───── Input

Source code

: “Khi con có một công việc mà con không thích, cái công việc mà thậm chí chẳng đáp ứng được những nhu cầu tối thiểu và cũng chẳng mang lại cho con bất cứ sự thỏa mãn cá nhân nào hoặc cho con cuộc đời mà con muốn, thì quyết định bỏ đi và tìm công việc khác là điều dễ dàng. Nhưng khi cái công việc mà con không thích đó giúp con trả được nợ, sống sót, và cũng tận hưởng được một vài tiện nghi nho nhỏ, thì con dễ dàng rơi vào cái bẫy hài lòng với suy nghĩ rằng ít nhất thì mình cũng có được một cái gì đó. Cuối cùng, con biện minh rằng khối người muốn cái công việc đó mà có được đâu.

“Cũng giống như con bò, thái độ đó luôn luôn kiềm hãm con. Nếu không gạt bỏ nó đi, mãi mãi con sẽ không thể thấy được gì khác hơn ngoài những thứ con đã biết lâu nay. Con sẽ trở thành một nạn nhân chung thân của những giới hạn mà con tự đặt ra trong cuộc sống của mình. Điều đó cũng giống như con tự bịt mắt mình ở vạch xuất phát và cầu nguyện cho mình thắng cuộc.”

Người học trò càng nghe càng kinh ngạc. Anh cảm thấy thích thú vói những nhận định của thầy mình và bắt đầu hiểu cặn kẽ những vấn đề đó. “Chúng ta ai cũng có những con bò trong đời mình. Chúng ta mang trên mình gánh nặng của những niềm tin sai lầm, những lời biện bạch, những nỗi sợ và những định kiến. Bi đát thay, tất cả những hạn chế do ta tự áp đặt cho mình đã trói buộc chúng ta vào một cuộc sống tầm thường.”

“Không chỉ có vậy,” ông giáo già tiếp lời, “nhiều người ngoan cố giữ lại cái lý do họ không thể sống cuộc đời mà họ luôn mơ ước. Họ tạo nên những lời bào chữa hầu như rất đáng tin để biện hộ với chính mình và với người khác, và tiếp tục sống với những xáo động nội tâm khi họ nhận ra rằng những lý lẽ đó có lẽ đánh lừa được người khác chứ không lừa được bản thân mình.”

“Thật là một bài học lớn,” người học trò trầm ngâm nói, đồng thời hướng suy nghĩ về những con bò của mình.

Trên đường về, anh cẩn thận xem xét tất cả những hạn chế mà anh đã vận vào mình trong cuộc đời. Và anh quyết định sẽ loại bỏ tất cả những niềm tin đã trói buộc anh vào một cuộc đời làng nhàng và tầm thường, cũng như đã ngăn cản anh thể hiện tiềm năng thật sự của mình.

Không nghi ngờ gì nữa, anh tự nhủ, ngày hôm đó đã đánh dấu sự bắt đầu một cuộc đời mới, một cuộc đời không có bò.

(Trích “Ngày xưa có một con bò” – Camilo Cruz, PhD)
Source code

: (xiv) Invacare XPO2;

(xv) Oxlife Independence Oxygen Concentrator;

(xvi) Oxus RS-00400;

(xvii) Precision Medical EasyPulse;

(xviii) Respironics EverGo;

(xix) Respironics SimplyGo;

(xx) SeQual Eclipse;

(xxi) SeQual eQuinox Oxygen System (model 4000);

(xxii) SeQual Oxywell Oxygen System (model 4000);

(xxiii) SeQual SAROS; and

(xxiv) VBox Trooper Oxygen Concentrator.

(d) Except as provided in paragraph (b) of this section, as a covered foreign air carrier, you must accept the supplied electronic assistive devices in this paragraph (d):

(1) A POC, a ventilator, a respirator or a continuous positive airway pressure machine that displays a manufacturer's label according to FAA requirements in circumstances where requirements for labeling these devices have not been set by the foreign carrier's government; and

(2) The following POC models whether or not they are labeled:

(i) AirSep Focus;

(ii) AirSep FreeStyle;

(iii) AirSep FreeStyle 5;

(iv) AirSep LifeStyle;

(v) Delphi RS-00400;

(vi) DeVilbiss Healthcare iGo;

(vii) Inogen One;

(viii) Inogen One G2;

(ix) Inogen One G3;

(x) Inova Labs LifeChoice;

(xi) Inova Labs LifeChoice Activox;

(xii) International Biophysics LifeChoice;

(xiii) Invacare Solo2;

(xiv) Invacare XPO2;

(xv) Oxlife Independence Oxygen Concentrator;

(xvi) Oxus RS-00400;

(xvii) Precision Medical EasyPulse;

──────────

Exercise requirements – An exact copy of the listing above is what is wanted.

Answer box –
Source code

: “Khi con có một công việc mà con không thích, cái công việc mà thậm chí chẳng đáp ứng được những nhu cầu tối thiểu và cũng chẳng mang lại cho con bất cứ sự thỏa mãn cá nhân nào hoặc cho con cuộc đời mà con muốn, thì quyết định bỏ đi và tìm công việc khác là điều dễ dàng. Nhưng khi cái công việc mà con không thích đó giúp con trả được nợ, sống sót, và cũng tận hưởng được một vài tiện nghi nho nhỏ, thì con dễ dàng rơi vào cái bẫy hài lòng với suy nghĩ rằng ít nhất thì mình cũng có được một cái gì đó. Cuối cùng, con biện minh rằng khối người muốn cái công việc đó mà có được đâu.

“Cũng giống như con bò, thái độ đó luôn luôn kiềm hãm con. Nếu không gạt bỏ nó đi, mãi mãi con sẽ không thể thấy được gì khác hơn ngoài những thứ con đã biết lâu nay. Con sẽ trở thành một nạn nhân chung thân của những giới hạn mà con tự đặt ra trong cuộc sống của mình. Điều đó cũng giống như con tự bịt mắt mình ở vạch xuất phát và cầu nguyện cho mình thắng cuộc.”

Người học trò càng nghe càng kinh ngạc. Anh cảm thấy thích thú vói những nhận định của thầy mình và bắt đầu hiểu cặn kẽ những vấn đề đó. “Chúng ta ai cũng có những con bò trong đời mình. Chúng ta mang trên mình gánh nặng của những niềm tin sai lầm, những lời biện bạch, những nỗi sợ và những định kiến. Bi đát thay, tất cả những hạn chế do ta tự áp đặt cho mình đã trói buộc chúng ta vào một cuộc sống tầm thường.”

“Không chỉ có vậy,” ông giáo già tiếp lời, “nhiều người ngoan cố giữ lại cái lý do họ không thể sống cuộc đời mà họ luôn mơ ước. Họ tạo nên những lời bào chữa hầu như rất đáng tin để biện hộ với chính mình và với người khác, và tiếp tục sống với những xáo động nội tâm khi họ nhận ra rằng những lý lẽ đó có lẽ đánh lừa được người khác chứ không lừa được bản thân mình.”

“Thật là một bài học lớn,” người học trò trầm ngâm nói, đồng thời hướng suy nghĩ về những con bò của mình.

Trên đường về, anh cẩn thận xem xét tất cả những hạn chế mà anh đã vận vào mình trong cuộc đời. Và anh quyết định sẽ loại bỏ tất cả những niềm tin đã trói buộc anh vào một cuộc đời làng nhàng và tầm thường, cũng như đã ngăn cản anh thể hiện tiềm năng thật sự của mình.

Không nghi ngờ gì nữa, anh tự nhủ, ngày hôm đó đã đánh dấu sự bắt đầu một cuộc đời mới, một cuộc đời không có bò.

(Trích “Ngày xưa có một con bò” – Camilo Cruz, PhD)
Source code

: (xiv) Invacare XPO2;

(xv) Oxlife Independence Oxygen Concentrator;

(xvi) Oxus RS-00400;

(xvii) Precision Medical EasyPulse;

(xviii) Respironics EverGo;

(xix) Respironics SimplyGo;

(xx) SeQual Eclipse;

(xxi) SeQual eQuinox Oxygen System (model 4000);

(xxii) SeQual Oxywell Oxygen System (model 4000);

(xxiii) SeQual SAROS; and

(xxiv) VBox Trooper Oxygen Concentrator.

(d) Except as provided in paragraph (b) of this section, as a covered foreign air carrier, you must accept the supplied electronic assistive devices in this paragraph (d):

(1) A POC, a ventilator, a respirator or a continuous positive airway pressure machine that displays a manufacturer's label according to FAA requirements in circumstances where requirements for labeling these devices have not been set by the foreign carrier's government; and

(2) The following POC models whether or not they are labeled:

(i) AirSep Focus;

(ii) AirSep FreeStyle;

(iii) AirSep FreeStyle 5;

(iv) AirSep LifeStyle;

(v) Delphi RS-00400;

(vi) DeVilbiss Healthcare iGo;

(vii) Inogen One;

(viii) Inogen One G2;

(ix) Inogen One G3;

(x) Inova Labs LifeChoice;

(xi) Inova Labs LifeChoice Activox;

(xii) International Biophysics LifeChoice;

(xiii) Invacare Solo2;

(xiv) Invacare XPO2;

(xv) Oxlife Independence Oxygen Concentrator;

(xvi) Oxus RS-00400;

(xvii) Precision Medical EasyPulse;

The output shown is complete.